Russians believe that now is the worst time since 2009 to borrow money, a study by the Moscow-based pollster VCIOM has found. VCIOM’s credit confidence index hit an all-time low score of 17 in April, less than half of the index’s high score of 40 in April 2014.
The credit confidence index – which is based on the question “Do you think that now is a good time to take out loans, or not?” – measures Russians’ willingness to borrow, on a scale from 10 to 90, with a higher score indicating a more favourable attitude toward borrowing.
Despite the decrease in Russians’ willingness to borrow, VCIOM’s consumer confidence index – which measures respondents’ willingness to make “major purchases” – grew from 31 in March to 32 in April, marking the second consecutive month-on-month increase.
The small uptick in willingness to spend and simultaneous hesitance to borrow suggests that Russians are cautious about the long-term prospects of the economy, despite the bottom of the recession having seemingly been reached.

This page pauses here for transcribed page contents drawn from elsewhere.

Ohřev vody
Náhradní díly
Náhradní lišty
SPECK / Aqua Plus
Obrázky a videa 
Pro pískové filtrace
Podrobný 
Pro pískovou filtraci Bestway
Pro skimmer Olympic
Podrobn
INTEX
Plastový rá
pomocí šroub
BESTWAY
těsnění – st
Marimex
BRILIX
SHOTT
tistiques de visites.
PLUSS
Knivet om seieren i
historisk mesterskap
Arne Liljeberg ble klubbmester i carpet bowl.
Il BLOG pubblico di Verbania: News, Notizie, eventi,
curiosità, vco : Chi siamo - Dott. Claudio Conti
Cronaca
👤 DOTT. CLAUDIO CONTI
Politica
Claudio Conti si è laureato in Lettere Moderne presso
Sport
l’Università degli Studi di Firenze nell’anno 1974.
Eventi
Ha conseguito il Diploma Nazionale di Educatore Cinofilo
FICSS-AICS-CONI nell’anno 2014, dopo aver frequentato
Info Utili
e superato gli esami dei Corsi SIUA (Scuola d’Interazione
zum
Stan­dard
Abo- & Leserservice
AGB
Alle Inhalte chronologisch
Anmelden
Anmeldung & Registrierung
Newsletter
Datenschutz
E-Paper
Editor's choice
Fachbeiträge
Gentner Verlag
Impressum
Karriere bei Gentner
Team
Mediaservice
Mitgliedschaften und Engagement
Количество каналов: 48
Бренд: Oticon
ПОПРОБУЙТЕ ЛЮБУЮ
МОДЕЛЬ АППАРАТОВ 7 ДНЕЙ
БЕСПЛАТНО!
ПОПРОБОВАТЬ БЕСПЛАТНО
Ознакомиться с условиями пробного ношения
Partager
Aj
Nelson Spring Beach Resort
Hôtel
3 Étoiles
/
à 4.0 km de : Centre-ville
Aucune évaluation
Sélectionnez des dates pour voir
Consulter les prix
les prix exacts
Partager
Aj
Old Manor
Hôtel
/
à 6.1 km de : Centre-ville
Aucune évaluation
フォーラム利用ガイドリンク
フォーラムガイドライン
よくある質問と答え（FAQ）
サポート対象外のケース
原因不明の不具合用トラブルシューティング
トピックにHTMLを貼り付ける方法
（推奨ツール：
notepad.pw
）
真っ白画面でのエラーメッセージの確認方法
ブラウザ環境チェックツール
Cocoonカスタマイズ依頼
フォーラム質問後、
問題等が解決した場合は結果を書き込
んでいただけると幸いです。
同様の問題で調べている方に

Easing inflation and a significant slowdown in real wage decreases will have left many in Russia with more disposable income than in 2015, but following 18 months of serious financial hardship, the majority are clearly biding their time before making any long-term financial commitments, such as taking out loans.
Financial prudence appears to be the name of the game for respondents in the poll, with 66% thinking that now is a time to save, compared with the 24% who believe that they should be spending fast or investing their savings. But the split between those who believe they should be depositing savings and those who favour withdrawing savings to hold them in cash is slim, at 37% and 39%, respectively.